Moments later, they pull out Astbury ware pottery, pristine and dated between 1720–1760 — the same time period. But the real jaw-dropper is a pottery shard marked with a fleur-de-lis, a symbol tied to French royalty and the Knights Templar.

The episode then dives into history — the failed 1746 French expedition led by the Duke d’Anville. While many believe disease and storms sank the fleet, others think a covert crew slipped away, buried treasure, and disappeared. A recently discovered French naval log suggests exactly that: dig a deep pit, bury something valuable.

Meanwhile, digging at the RP2 shaft hits solid oak timbers at almost 100 feet down — possibly part of the original Money Pit platforms. If true, the team is not just near the mystery — they’re inside it.

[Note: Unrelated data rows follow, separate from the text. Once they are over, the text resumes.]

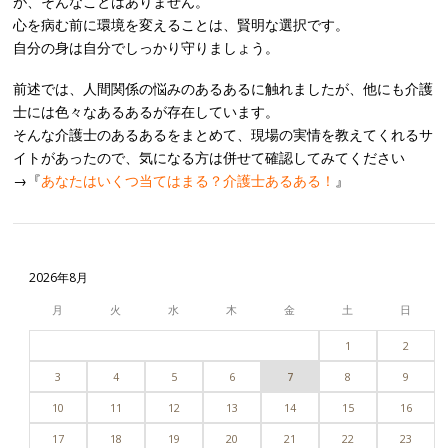
が、そんなことはありません。
心を病む前に環境を変えることは、賢明な選択です。
自分の身は自分でしっかり守りましょう。
前述では、人間関係の悩みのあるあるに触れましたが、他にも介護
士には色々なあるあるが存在しています。
そんな介護士のあるあるをまとめて、現場の実情を教えてくれるサ
イトがあったので、気になる方は併せて確認してみてください
→『
あなたはいくつ当てはまる？介護士あるある！
』
Post navigation
2026年8月
月
火
水
木
金
土
日
1
2
3
4
5
6
7
8
9
10
11
12
13
14
15
16
17
18
19
20
21
22
23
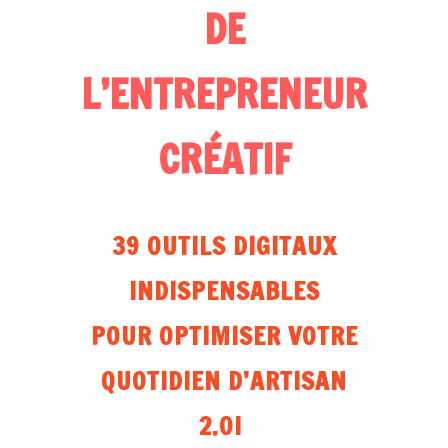
DE
L’ENTREPRENEUR
CRÉATIF
39 OUTILS DIGITAUX
INDISPENSABLES
POUR OPTIMISER VOTRE
QUOTIDIEN D’ARTISAN
2.0!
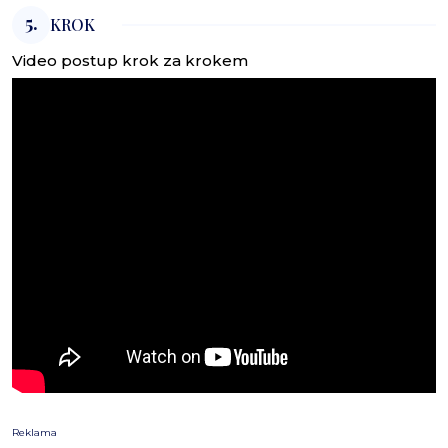
5.
KROK
Video postup krok za krokem
Reklama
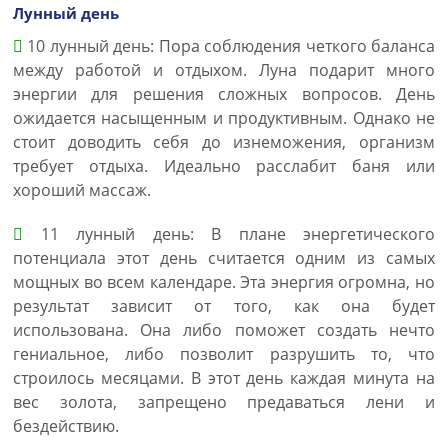
Лунный день
10 лунный день: Пора соблюдения четкого баланса
между работой и отдыхом. Луна подарит много
энергии для решения сложных вопросов. День
ожидается насыщенным и продуктивным. Однако не
стоит доводить себя до изнеможения, организм
требует отдыха. Идеально расслабит баня или
хороший массаж.
11 лунный день: В плане энергетического
потенциала этот день считается одним из самых
мощных во всем календаре. Эта энергия огромна, но
результат зависит от того, как она будет
использована. Она либо поможет создать нечто
гениальное, либо позволит разрушить то, что
строилось месяцами. В этот день каждая минута на
вес золота, запрещено предаваться лени и
бездействию.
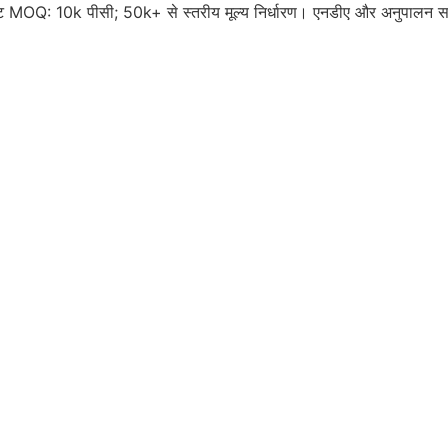
्ट MOQ: 10k पीसी; 50k+ से स्तरीय मूल्य निर्धारण। एनडीए और अनुपालन स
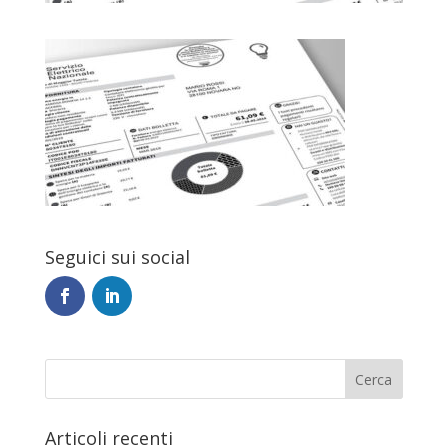
Seguici sui social
Articoli recenti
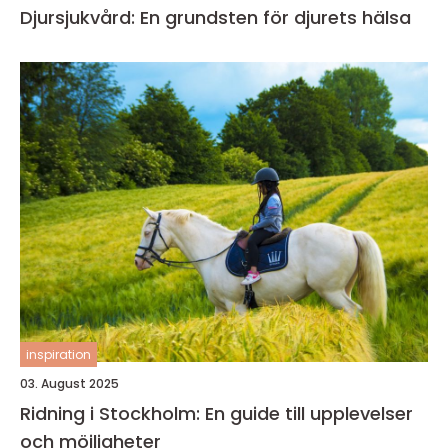
Djursjukvård: En grundsten för djurets hälsa
inspiration
03. August 2025
Ridning i Stockholm: En guide till upplevelser
och möjligheter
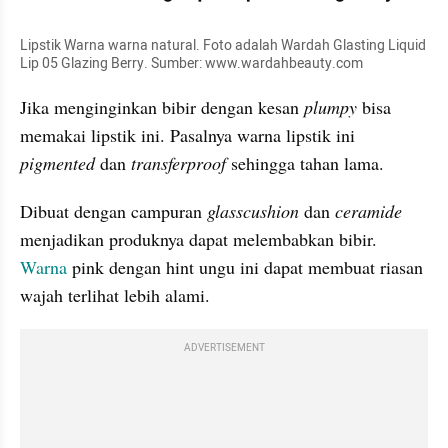
Lipstik Warna warna natural. Foto adalah Wardah Glasting Liquid 
Lip 05 Glazing Berry. Sumber: www.wardahbeauty.com
Jika menginginkan bibir dengan kesan
 plumpy
 bisa 
memakai lipstik ini. Pasalnya warna lipstik ini 
pigmented
 dan
 transferproof 
sehingga tahan lama.
Dibuat dengan campuran
 glasscushion
 dan
 ceramide 
menjadikan produknya dapat melembabkan bibir. 
Warna 
pink dengan hint ungu ini dapat membuat riasan 
wajah terlihat lebih alami.
ADVERTISEMENT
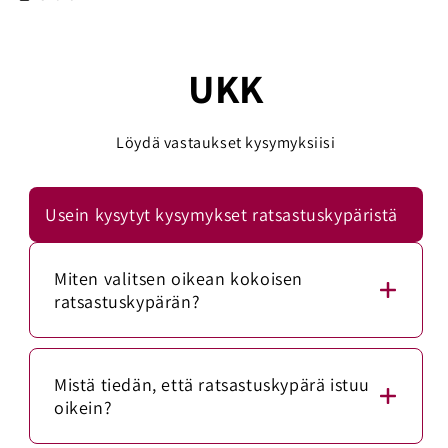
UKK
Löydä vastaukset kysymyksiisi
Usein kysytyt kysymykset ratsastuskypäristä
Miten valitsen oikean kokoisen
ratsastuskypärän?
Mittaa päänympärys mittanauhalla noin 1–2
senttimetriä kulmakarvojen yläpuolelta. Vertaa
Mistä tiedän, että ratsastuskypärä istuu
mittaa kypärän kokotaulukkoon.
oikein?
Ratsastuskypärän tulee istua napakasti, mutta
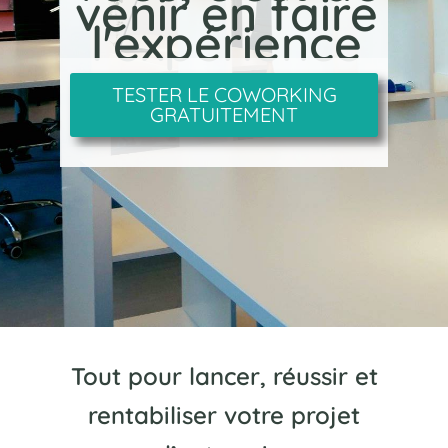
venir en faire
l'expérience
TESTER LE COWORKING
GRATUITEMENT
Tout pour lancer, réussir et
rentabiliser votre projet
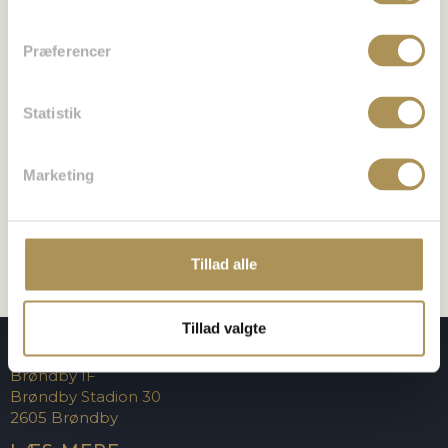
E-mail
*
Præferencer
Statistik
Websted
Marketing
Gem mit navn, mail og websted i denne browser til
næste gang jeg kommenterer.
Tillad alle
Tillad valgte
KONTAKT OS
Brøndby IF
Brøndby Stadion 30
2605 Brøndby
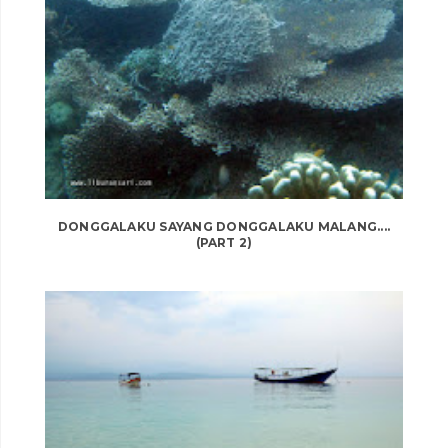
DONGGALAKU SAYANG DONGGALAKU MALANG....
(PART 2)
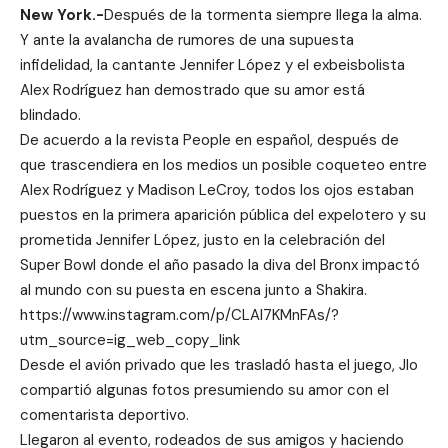
New York.-
Después de la tormenta siempre llega la alma.
Y ante la avalancha de rumores de una supuesta
infidelidad, la cantante Jennifer López y el exbeisbolista
Alex Rodríguez han demostrado que su amor está
blindado.
De acuerdo a la revista People en español, después de
que trascendiera en los medios un posible coqueteo entre
Alex Rodríguez y Madison LeCroy, todos los ojos estaban
puestos en la primera aparición pública del expelotero y su
prometida Jennifer López, justo en la celebración del
Super Bowl donde el año pasado la diva del Bronx impactó
al mundo con su puesta en escena junto a Shakira.
https://www.instagram.com/p/CLAl7KMnFAs/?
utm_source=ig_web_copy_link
Desde el avión privado que les trasladó hasta el juego, Jlo
compartió algunas fotos presumiendo su amor con el
comentarista deportivo.
Llegaron al evento, rodeados de sus amigos y haciendo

Then there’s the northern swamp. The team flags out a precise cobblestone path, marked with cut stakes every 14 feet — too consistent to be natural. Could it be a hidden route for moving treasure from the shoreline inland? Another wooden pin buried along this grid suggests something was once anchored here.

A touching moment also unfolds as Gary Drayton’s daughter, Katya, wraps up her treasure-hunting season — discovering a stake of her own before saying goodbye. It’s a reminder that Oak Island is more than buried gold — it’s legacy, family, and the thrill of the unknown.

So what’s next? The RP2 shaft digs deeper toward the legendary 118-foot depth, the swamp reveals more structural clues, and the puzzle continues to come together.

One thing’s for sure — this isn’t just speculation anymore. It’s evidence. And the team may be closer than ever to solving the 200-year-old mystery of Oak Island.